(TASK STATEMENT) Check each line of the entries below for the word "wrist", then state how many lines have it and nothing more.

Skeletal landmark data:
************

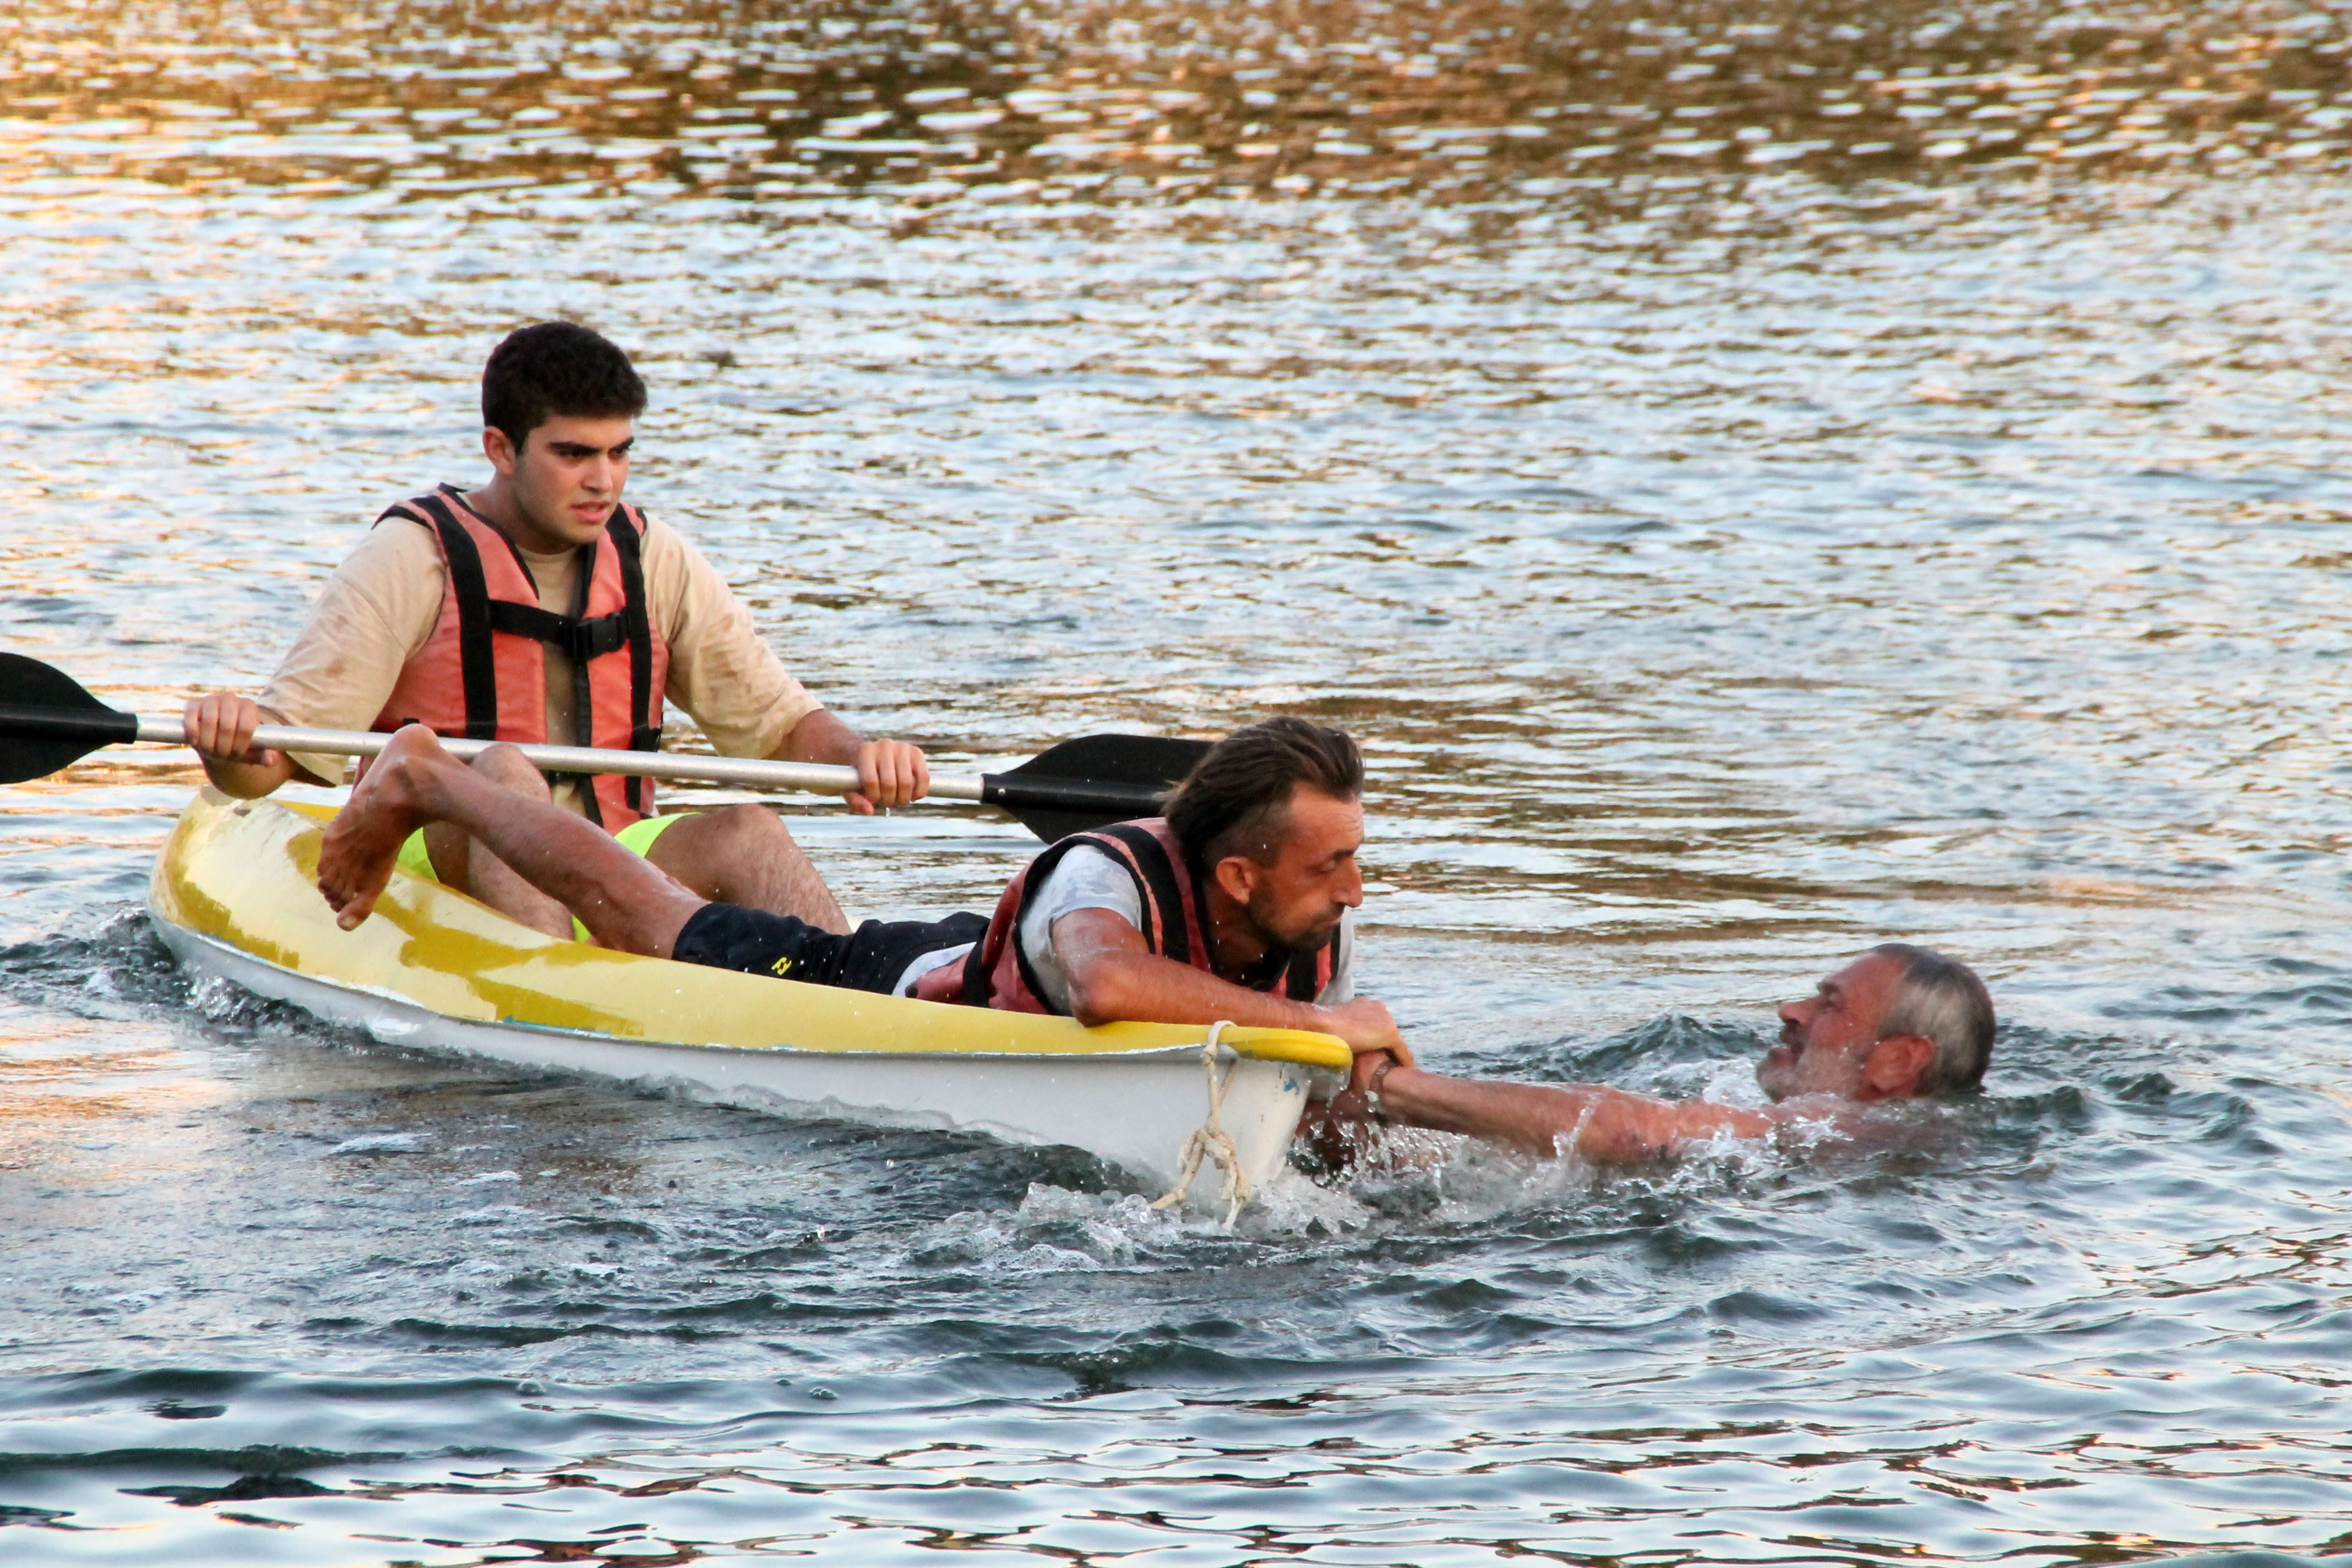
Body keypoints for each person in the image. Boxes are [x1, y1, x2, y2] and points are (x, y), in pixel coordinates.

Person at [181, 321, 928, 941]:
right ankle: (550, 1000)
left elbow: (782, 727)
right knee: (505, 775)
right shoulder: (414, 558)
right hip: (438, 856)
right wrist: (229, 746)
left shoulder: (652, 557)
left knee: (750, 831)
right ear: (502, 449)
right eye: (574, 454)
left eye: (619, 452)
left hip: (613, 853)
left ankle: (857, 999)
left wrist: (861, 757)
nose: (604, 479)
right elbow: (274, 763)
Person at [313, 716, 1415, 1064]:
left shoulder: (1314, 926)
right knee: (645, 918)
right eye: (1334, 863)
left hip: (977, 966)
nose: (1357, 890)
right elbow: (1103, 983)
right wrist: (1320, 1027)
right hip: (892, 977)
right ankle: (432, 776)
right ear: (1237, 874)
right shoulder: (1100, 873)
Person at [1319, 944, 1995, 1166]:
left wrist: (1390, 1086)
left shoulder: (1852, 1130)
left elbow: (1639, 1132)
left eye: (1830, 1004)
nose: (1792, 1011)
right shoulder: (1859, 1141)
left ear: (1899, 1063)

************

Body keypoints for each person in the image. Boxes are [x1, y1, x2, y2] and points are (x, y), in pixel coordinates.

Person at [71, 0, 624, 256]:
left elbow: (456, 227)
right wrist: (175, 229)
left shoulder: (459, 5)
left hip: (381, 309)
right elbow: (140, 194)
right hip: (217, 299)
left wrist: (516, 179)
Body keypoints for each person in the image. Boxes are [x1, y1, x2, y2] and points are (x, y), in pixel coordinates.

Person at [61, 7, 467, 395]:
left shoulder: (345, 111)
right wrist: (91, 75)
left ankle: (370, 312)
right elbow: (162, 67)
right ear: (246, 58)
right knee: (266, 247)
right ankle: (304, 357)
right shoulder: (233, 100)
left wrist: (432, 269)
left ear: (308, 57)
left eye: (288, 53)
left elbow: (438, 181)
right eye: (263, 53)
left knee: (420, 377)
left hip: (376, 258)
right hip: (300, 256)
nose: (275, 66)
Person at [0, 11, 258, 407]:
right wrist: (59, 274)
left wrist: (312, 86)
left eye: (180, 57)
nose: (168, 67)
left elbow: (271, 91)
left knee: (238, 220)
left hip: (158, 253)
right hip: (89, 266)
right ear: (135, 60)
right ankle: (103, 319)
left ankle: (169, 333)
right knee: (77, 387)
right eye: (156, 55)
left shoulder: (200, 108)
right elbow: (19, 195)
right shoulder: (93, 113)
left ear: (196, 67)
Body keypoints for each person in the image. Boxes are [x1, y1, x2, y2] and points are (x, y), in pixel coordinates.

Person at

************

(TASK OUTPUT) 10